## Material supplied

Content starts

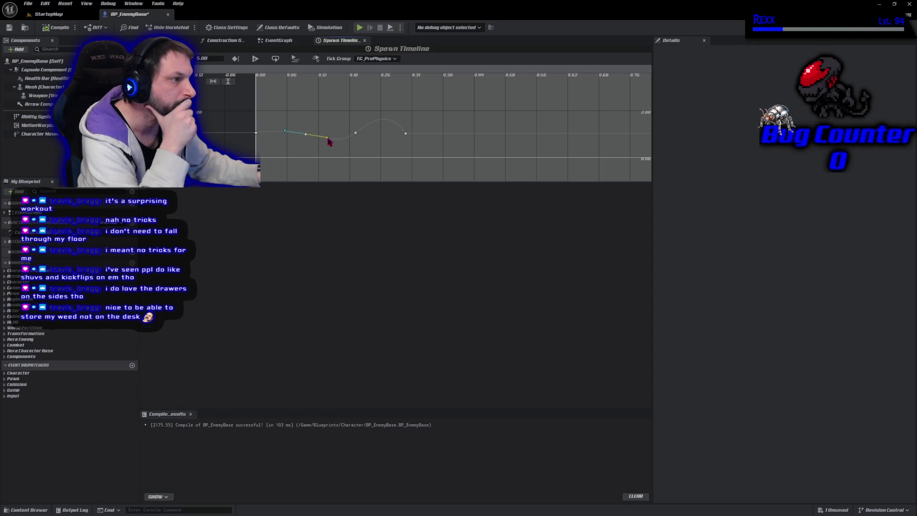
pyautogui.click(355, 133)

Content ends
Content starts

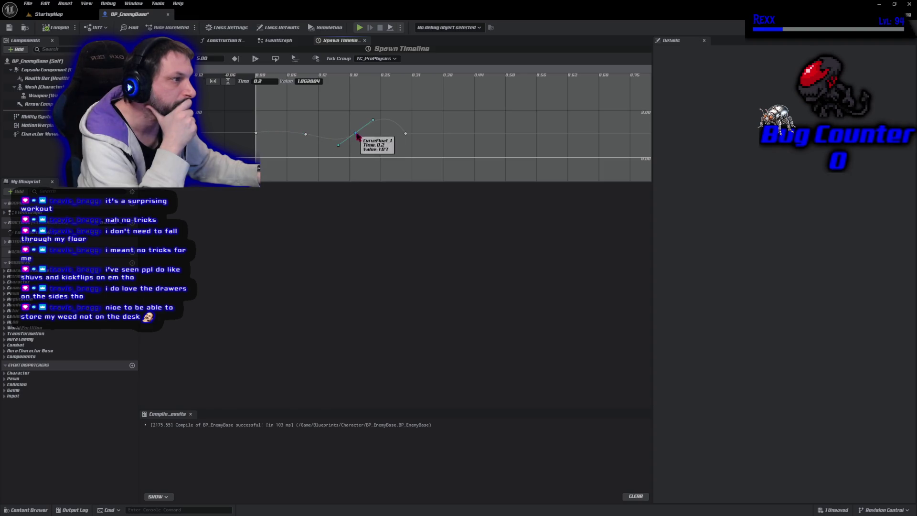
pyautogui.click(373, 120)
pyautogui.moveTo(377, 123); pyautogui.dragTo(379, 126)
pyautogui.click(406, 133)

Content ends

## Exercise requirements
In the material above, each line with the word "click" should be copied.

## Solution for this exercise
pyautogui.click(355, 133)
pyautogui.click(373, 120)
pyautogui.click(406, 133)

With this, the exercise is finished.